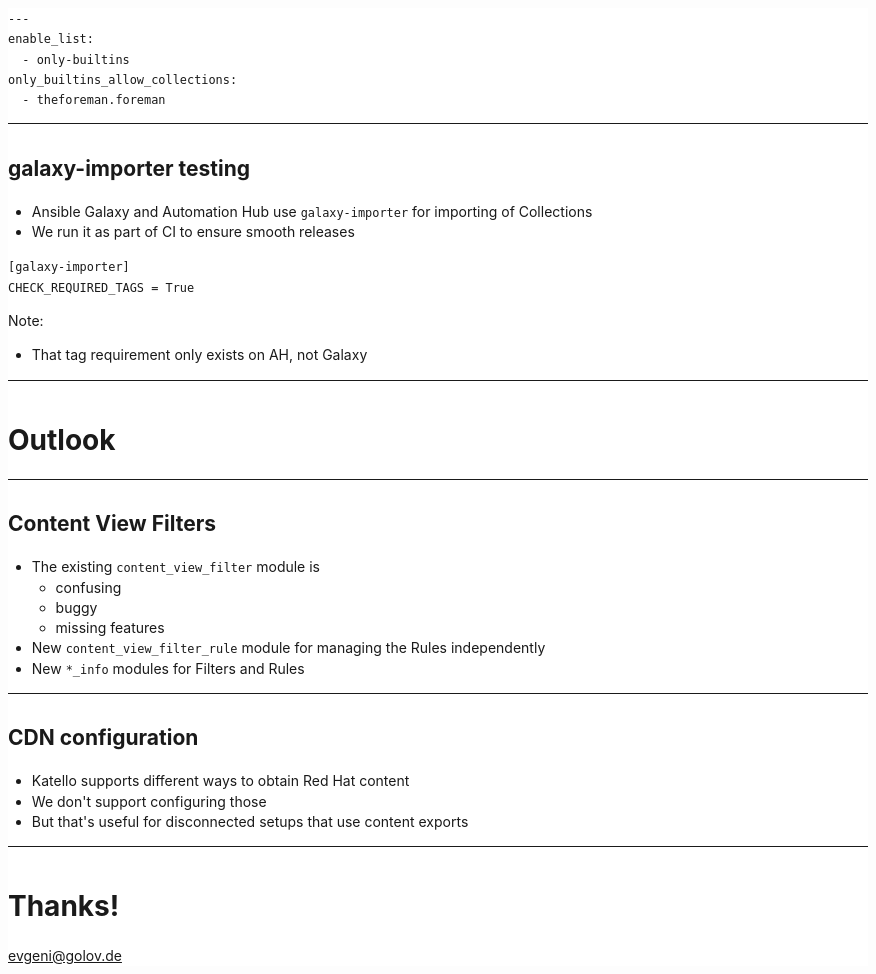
 ```yaml=
---
enable_list:
  - only-builtins
only_builtins_allow_collections:
  - theforeman.foreman
```

---

## galaxy-importer testing

* Ansible Galaxy and Automation Hub use `galaxy-importer` for importing of Collections
* We run it as part of CI to ensure smooth releases

```ini=
[galaxy-importer]
CHECK_REQUIRED_TAGS = True
```

Note:
* That tag requirement only exists on AH, not Galaxy

---

# Outlook

---

## Content View Filters

* The existing `content_view_filter` module is
    * confusing
    * buggy
    * missing features
* New `content_view_filter_rule` module for managing the Rules independently
* New `*_info` modules for Filters and Rules

---

## CDN configuration

* Katello supports different ways to obtain Red Hat content
* We don't support configuring those
* But that's useful for disconnected setups that use content exports

---

# Thanks!

<i class="fa fa-envelope" aria-hidden="true"></i> [evgeni@golov.de](mailto:evgeni@golov.de)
* * * * * * * * *
• [Problem description] Every line from the one containing "AH, not Galaxy" through the last line of the entries should be output exactly; nothing else belongs in the reply.

• [Result of the task]
* That tag requirement only exists on AH, not Galaxy

---

# Outlook

---

## Content View Filters

* The existing `content_view_filter` module is
    * confusing
    * buggy
    * missing features
* New `content_view_filter_rule` module for managing the Rules independently
* New `*_info` modules for Filters and Rules

---

## CDN configuration

* Katello supports different ways to obtain Red Hat content
* We don't support configuring those
* But that's useful for disconnected setups that use content exports

---

# Thanks!

<i class="fa fa-envelope" aria-hidden="true"></i> [evgeni@golov.de](mailto:evgeni@golov.de)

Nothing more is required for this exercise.